TASK TO CARRY OUT ▸ Read the data, and whenever a line holds the word "pinky", report that line.

MATERIAL PROVIDED ▸
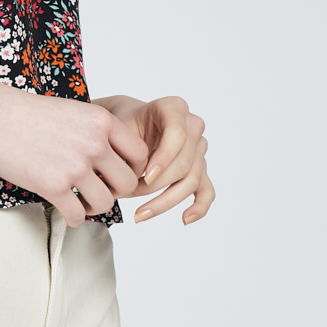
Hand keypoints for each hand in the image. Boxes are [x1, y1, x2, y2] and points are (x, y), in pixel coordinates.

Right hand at [0, 85, 149, 227]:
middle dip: (114, 191)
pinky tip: (64, 209)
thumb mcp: (71, 110)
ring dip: (94, 207)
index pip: (139, 154)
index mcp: (100, 120)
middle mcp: (93, 142)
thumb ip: (96, 131)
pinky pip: (78, 216)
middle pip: (127, 183)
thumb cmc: (27, 112)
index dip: (133, 169)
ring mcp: (74, 165)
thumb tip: (115, 160)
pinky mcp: (53, 186)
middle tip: (98, 189)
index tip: (116, 174)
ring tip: (79, 200)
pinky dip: (74, 218)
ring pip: (106, 203)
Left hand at [93, 95, 214, 224]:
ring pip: (191, 180)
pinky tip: (184, 219)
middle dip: (156, 183)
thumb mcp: (120, 127)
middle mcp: (192, 126)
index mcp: (174, 108)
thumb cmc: (123, 122)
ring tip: (139, 212)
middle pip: (183, 162)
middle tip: (129, 192)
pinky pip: (206, 190)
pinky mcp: (200, 168)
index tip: (145, 175)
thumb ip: (127, 148)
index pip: (177, 134)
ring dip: (165, 200)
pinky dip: (198, 207)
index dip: (163, 157)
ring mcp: (198, 148)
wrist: (127, 123)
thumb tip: (124, 180)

ANSWER BOX ▸
pinky tip: (64, 209)
pinky pip: (78, 216)
pinky mcp: (53, 186)
pinky dip: (74, 218)
pinky tip: (184, 219)
pinky pip: (206, 190)
pinky mcp: (200, 168)
pinky dip: (198, 207)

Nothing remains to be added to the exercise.